Waarom uitgeprocedeerde asielzoekers massaal in Nederland blijven

Op 22 en 23 juli vond in Kopenhagen een informele bijeenkomst plaats van de Europese ministers van Justitie. In een van de themabijeenkomsten kwam het probleem aan de orde van het lage aantal uitgeprocedeerde asielzoekers dat daadwerkelijk terugkeert.
In de EU vertrekt van de uitgeprocedeerde asielzoekers die een terugkeerbesluit hebben ontvangen, 20 procent naar een land buiten de EU. In Nederland is dat nog geen 10 procent, het laagste percentage van heel Europa. Zo ontvingen in 2024 19 duizend personen een terugkeerbesluit, terwijl er maar 1545 personen daadwerkelijk vertrokken. Nu kan er wel enige tijd zitten tussen een besluit en de daadwerkelijke terugkeer, dus het hoeft niet om dezelfde personen te gaan. Maar, zoals onderstaande grafiek laat zien, het terugkeerpercentage in Nederland is al jarenlang minder dan 10 procent. Minister Van Weel noemde het lage terugkeerpercentage ‘funest voor het asielsysteem’.

Bron: https://www.emnnetherlands.nl/beleidsoverzichten/country-factsheets-2023-migratiebeleid-eu-lidstaat
Onrechtmatig verblijvende arbeidsmigranten
Naast uitgeprocedeerde asielzoekers zijn er ook nog andere personen die zonder geldige documenten in Nederland verblijven. De grootste groep bestaat uit personen, die met een tijdelijk visum Nederland binnenkomen, maar niet terugkeren als dat visum verlopen is.
Volgens een schatting van het Wetenschappelijk Onderzoek- en Datacentrum (WODC), een zelfstandige dienst van het ministerie van Justitie en Veiligheid, waren er in 2018 naar schatting tussen de circa 23.000 en 58.000 vreemdelingen die onrechtmatig in Nederland verbleven.
Sindsdien is er een forse toename van het aantal arbeidsmigranten dat onrechtmatig in Nederland verblijft. Volgens het Braziliaans consulaat gaat het alleen al om zo’n 40 duizend Brazilianen, maar daarnaast is er volgens de Arbeidsinspectie nog een aanzienlijk aantal migranten uit Oezbekistan, Georgië, Moldavië en Albanië. In het najaar komt het WODC met nieuwe actuele cijfers.
Als een asielaanvraag door de IND is afgewezen volgt een terugkeerbesluit. De Dienst Terugkeer en Vertrek (DT en V) van het ministerie van Justitie en Veiligheid zorgt dan voor de begeleiding en tijdelijke opvang. Dat lukte het beste als mensen meewerken.

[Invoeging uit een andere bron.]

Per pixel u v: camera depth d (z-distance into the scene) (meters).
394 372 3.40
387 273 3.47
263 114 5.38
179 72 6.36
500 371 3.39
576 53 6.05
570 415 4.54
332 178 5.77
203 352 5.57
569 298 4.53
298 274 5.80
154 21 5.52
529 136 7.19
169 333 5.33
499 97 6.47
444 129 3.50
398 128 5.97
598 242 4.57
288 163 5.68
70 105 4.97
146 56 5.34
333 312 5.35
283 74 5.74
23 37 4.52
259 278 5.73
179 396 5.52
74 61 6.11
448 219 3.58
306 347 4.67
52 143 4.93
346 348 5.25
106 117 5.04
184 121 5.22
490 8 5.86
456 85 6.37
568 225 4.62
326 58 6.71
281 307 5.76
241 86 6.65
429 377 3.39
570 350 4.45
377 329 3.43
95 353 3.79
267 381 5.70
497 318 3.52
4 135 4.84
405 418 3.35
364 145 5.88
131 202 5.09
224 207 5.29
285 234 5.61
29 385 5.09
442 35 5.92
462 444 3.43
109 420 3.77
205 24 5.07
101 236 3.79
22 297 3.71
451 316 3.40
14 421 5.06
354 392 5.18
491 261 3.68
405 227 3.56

In de ‘Stand van de uitvoering 2024’ gaat DT en V uitvoerig in op de knelpunten in het werk. Allereerst worden juridische knelpunten genoemd: ‘Het rechtssysteem legt steeds meer de nadruk op de bescherming van de vreemdeling. De eisen die verzekeren dat beslissingen zorgvuldig en rechtmatig zijn, nemen elk jaar toe.’ Uiteindelijk wordt het zo complex dat de uitvoering in de knel komt te raken.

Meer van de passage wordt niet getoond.